Business aviation company with operations in California and New York state

TWC Aviation, Inc. was an international business aviation company with operations centers at San Jose International Airport, in San Jose, California, Van Nuys Airport in Los Angeles, and Westchester County Airport, in White Plains, New York. It was a subsidiary Landmark Aviation.

==History==
TWC Aviation was founded in Las Vegas, Nevada, in February 1998, by Andrew M. Lessman, owner of vitamin manufacturer ProCaps Laboratories. TWC Aviation began operations with a Hawker 800 business jet based at McCarran International Airport. Adding aircraft management and aircraft sales services, TWC Aviation relocated in 2001 to Bob Hope Airport in Burbank, California. The move positioned the company in the lucrative Greater Los Angeles market, serving clients throughout Southern California. In 2002, TWC Aviation acquired Corporate Aircraft Technical Services, an FAA Part 145 Repair Station. This enabled the company to offer FAA-certified aircraft maintenance and repair services. By 2008, TWC Aviation was serving charter and management clients nationwide, and had outgrown the Burbank facility. The company moved to a new custom-built operations center and hangar complex at Van Nuys Airport in Los Angeles, one of the world's busiest commercial aviation airports.

==Acquisition==
In 2010, TWC Aviation acquired ACM Aviation Services, an aircraft management and charter company founded in 1981 by Mike Markkula, the entrepreneur and investor who helped launch Apple Computer. This acquisition effectively doubled the size of the company, and added operations centers in San Jose, California, and White Plains, New York.
In April 2015 TWC was purchased by Landmark Aviation and became a wholly owned subsidiary of Landmark.

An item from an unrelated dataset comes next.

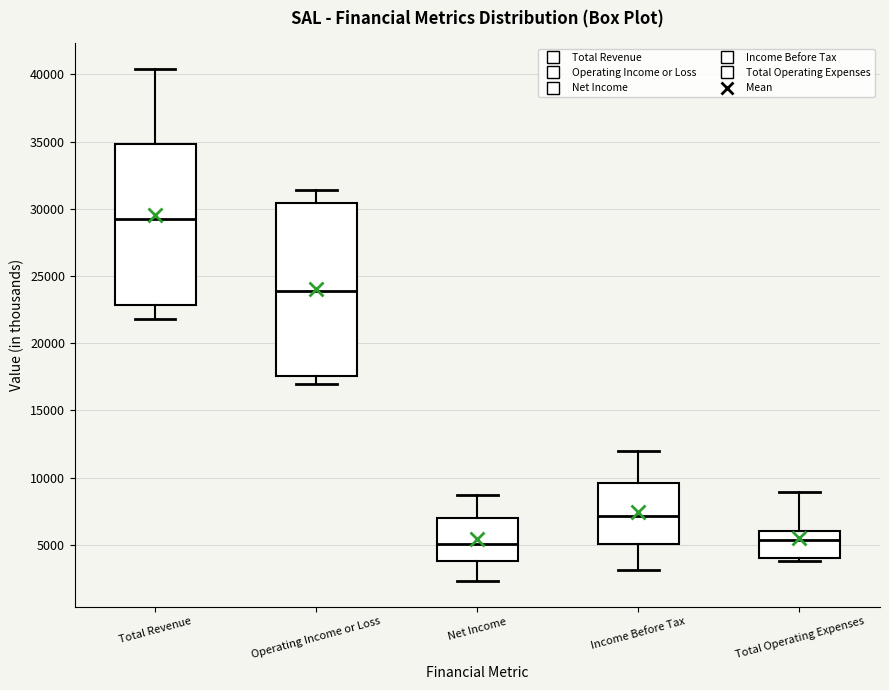

Where is the lower edge of the box for Operating Income or Loss on the y-axis? The values are not printed on the chart, so give them approximately, as read against the axis.

17500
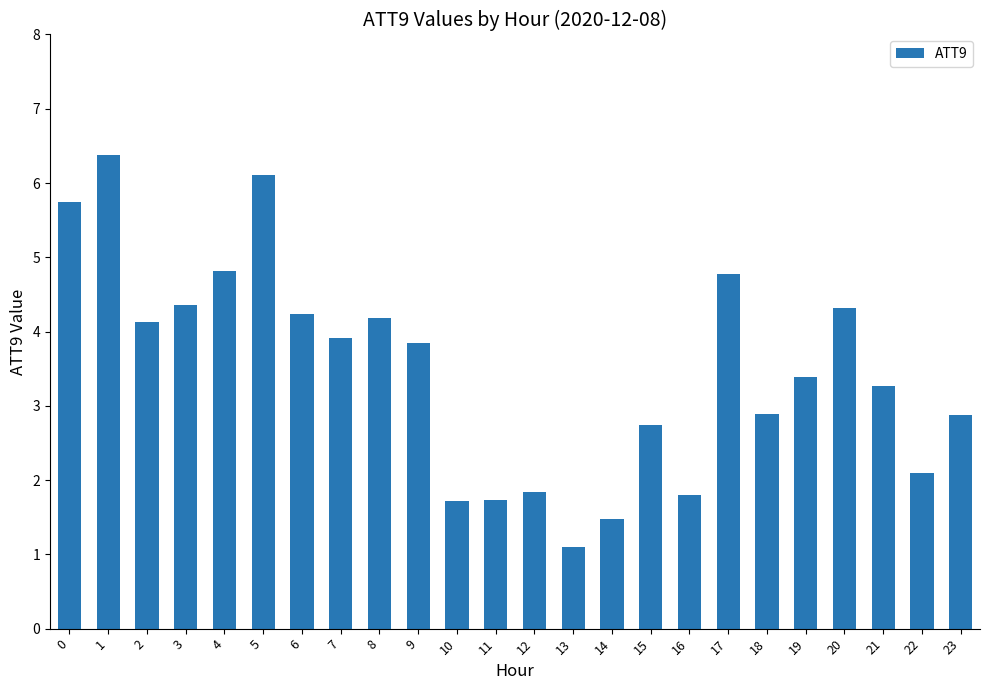

Does the chart contain stacked bars?

No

TWC Aviation has recently expanded into the increasingly affluent Asian market, particularly the Greater China Region, comprising Hong Kong, Macau, Taiwan and mainland China. In March 2012, the company announced a strategic alliance with Hong Kong-based Sino Jet Management Limited. Under the terms of the agreement, TWC Aviation is the exclusive operator for Sino Jet's charter services throughout the Asia-Pacific region, and Sino Jet is TWC Aviation's exclusive marketing agent in Asia.

Sino Jet fleet
| Aircraft | In service | Orders | Passengers | Notes |
|---|---|---|---|---|
| Airbus ACJ319neo | 1 | — | VIP |  |
| Boeing 737-700BBJ | 1 | — | VIP |  |
| Embraer Legacy 650 | 3 | — | VIP |  |
| Total | 5 | — |  |  |

TWC Aviation ranked 3,668 on the 2011 “Inc. 5000” list of America's fastest growing companies (Inc. Magazine, August 2011), and was named the 35th Fastest Growing Private Company in Los Angeles by the Los Angeles Business Journal (November 2011). In 2011, TWC Aviation earned an NBAA Commercial Business Flying Safety Award from the National Business Aviation Association for 26,838 accident-free hours over 11 years.